The Terrorist’s Tune

A couple of vectors brought into quick confluence:

1. The San Diego wildfires rage.

While . . .

2. Perusing a back-issue of The New York Review, I come across this quote from Don DeLillo, on the occasion of publication of his 1991 novel, Mao II:

In a repressive society a writer can be deeply influential, but in a society that’s filled with glut and repetition and endless consumption, the act of terror may be the only meaningful act…. People who are powerless make an open theater of violence. True terror is a language and a vision. There is a deep narrative structure to terrorist acts and they infiltrate and alter consciousness in ways that writers used to aspire to.

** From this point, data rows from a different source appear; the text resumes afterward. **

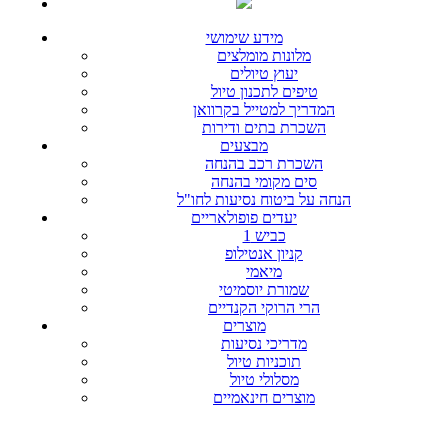
מידע שימושי
מלונות מומלצים
יעוץ טיולים
טיפים לתכנון טיול
המדריך למטייל בקרוואן
השכרת בתים ודירות
מבצעים
השכרת רכב בהנחה
סים מקומי בהנחה
הנחה על ביטוח נסיעות לחו"ל
יעדים פופולאריים
כביש 1
קניון אנטילופ
מיאמי
שמורת יוסמיטי
הרי הרוקי הקנדיים
מוצרים
מדריכי נסיעות
תוכניות טיול
מסלולי טיול
מוצרים חינאמיים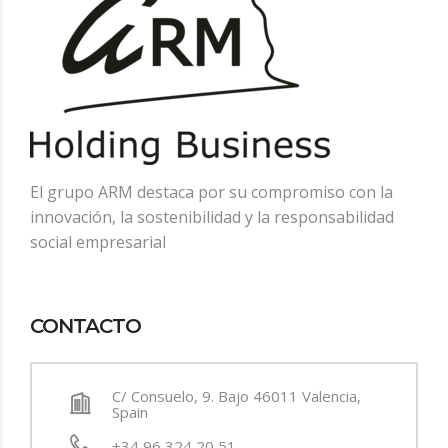
El grupo ARM destaca por su compromiso con la
innovación, la sostenibilidad y la responsabilidad
social empresarial
CONTACTO
C/ Consuelo, 9. Bajo 46011 Valencia,
Spain
+34 96 324 20 51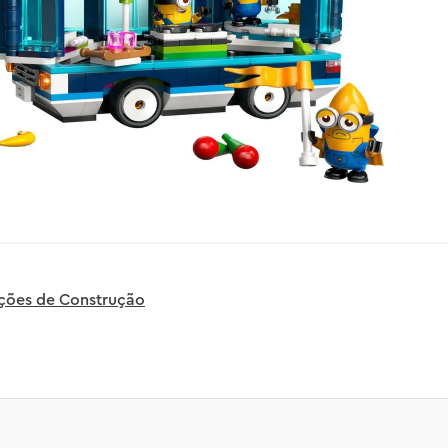
uções de Construção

This portion of my peripatetic history has deposited me in Southern California. As such, I have been able to witness the recent wildfires up close. They are ominous and awe-inspiring things, these fires; enveloping those trapped in its thrall, and instilling in the captive a sense of helplessness. Their scale, the wrath with which the flames flare, their intense color and heat and unabated ardor — all of this is daunting.

And amazing.

Walk outside – virtually anywhere in the Southland — and be touched by the tendrils of the mounting smoke shroud. My son’s football practice is cancelled because his coaches feel that the kids — burdened in all their heavy gladiator’s gear — should not be sucking the fire’s thick fumes into their lungs. His call to pick him up early from practice never makes it through the heavy particles and haze, from his cell to mine.


The fires are mesmorizing too. So much so that they can rivet its witnesses in place. Homeowners stuck fast, transfixed on cobblestone thresholds as their hard-earned investments and intimate life-spaces are threatened. Co-participants, glued to our living room chairs, minds numbed and mouths agape before unrelenting tragic narrative from CNN and Fox and local TV 2 and 4 and 7 and 9, as the drama unfolds. Reporters teeter in bright yellow slickers, sporting white sand-blaster’s masks and hardhats, alternately mumbling and braying into their mics, as 50 mile-an-hour winds press billowing black plume into the space between them and the camera. They trudge down endangered cul-de-sacs, collaring residents toting thin green garden hoses, asking whether they will stand and defend or cut and run. Residents, feverishly watering down their roofs and adjacent trees to discourage any airborne embers, look at the reporters as if they are daft. “What the fuck does it look like I’m gonna do?!” their eyes and body language retort. Turning from the cameras, they return to their prophylactic dousing routine.

The entire drama carries the cast of futility, of impending, inevitable doom.

The front section of the Los Angeles Times, SoCal’s keystone newspaper, is brimming with fire stories. Wedged in among a half page “Wacoal Fit for the Cure” event at Bloomingdales and a full page ad for Verizon USB-phones (“a special offer for small businesses with big ambitions”), there are notes from an evacuation center, tales from fire and rescue, reports of police who could not pry residents from their homes, residents who had to flee, and the two deaths that have been recorded thus far. The headline on page 12 announces: “Firefighters pushed to the limit”; another, on page 13, advises: “Planning ahead, knowing what to take”. Page 14 declares: “Shaken but vowing to rebuild”. An inset map shows 16 separate areas stretching from Ventura County to the Mexican border where fires currently are stoking.


The map makes the fires seem like a chain extending in a logical, connected line through the SoCal region. Possibly. But the first was actually in Malibu, somewhere toward the upper middle of the conflagratory swatch. According to fire officials, that Malibu fire was probably caused by a downed power line. Many of the other incidents, however, have likely been the result of more sinister forces: copycat arsonists, inspired to act based on the Malibu event; intent on having an impact, producers of a luminous — though villainous — outcome. Such people — crazed and imbalanced as they are — amount to environmental terrorists, folks who, to paraphrase (and appropriate) DeLillo, “are powerless (and thus) make an open theater of violence.”

The terror of arson in a tinderbox playground like Southern California means power and influence for those with a dark vision. For the terrorist searching for voice. the brittle brush and welcoming timber provide the tools for expression. The eloquence and splendor of Southern California provides the narrative platform for the terrorist seeking speech. And in rendering Southern California to smoldering remnants of its once-glorious self, in denuding the place of its grandeur, lerrorists with a match or a can of accelerant, are able to sing and scream and secure notice. In doing so, they manage what DeLillo most fears (but finds inevitable): they infiltrate and alter public consciousness.

Sad as that is to say. In the face of the pulsating, raging flame, we witnesses sit impotent, numb. Able only to ponder human darkness. Before us, in the wake of environmental terrorism, stands the shrill cry of nihilism. There is no overarching ideology, no unified philosophy to terrorism; only destruction, negation, and pain.

For us, terror’s victims — caught, captive before our screens, or else shackled, helpless outside our homes — we watch as our lives become consumed and lost. Our dawning awareness is the sense of being subject to someone else’s power play. An audience — invited, yet having to pay — to receive our assailant’s missives; to listen to the terrorist’s song.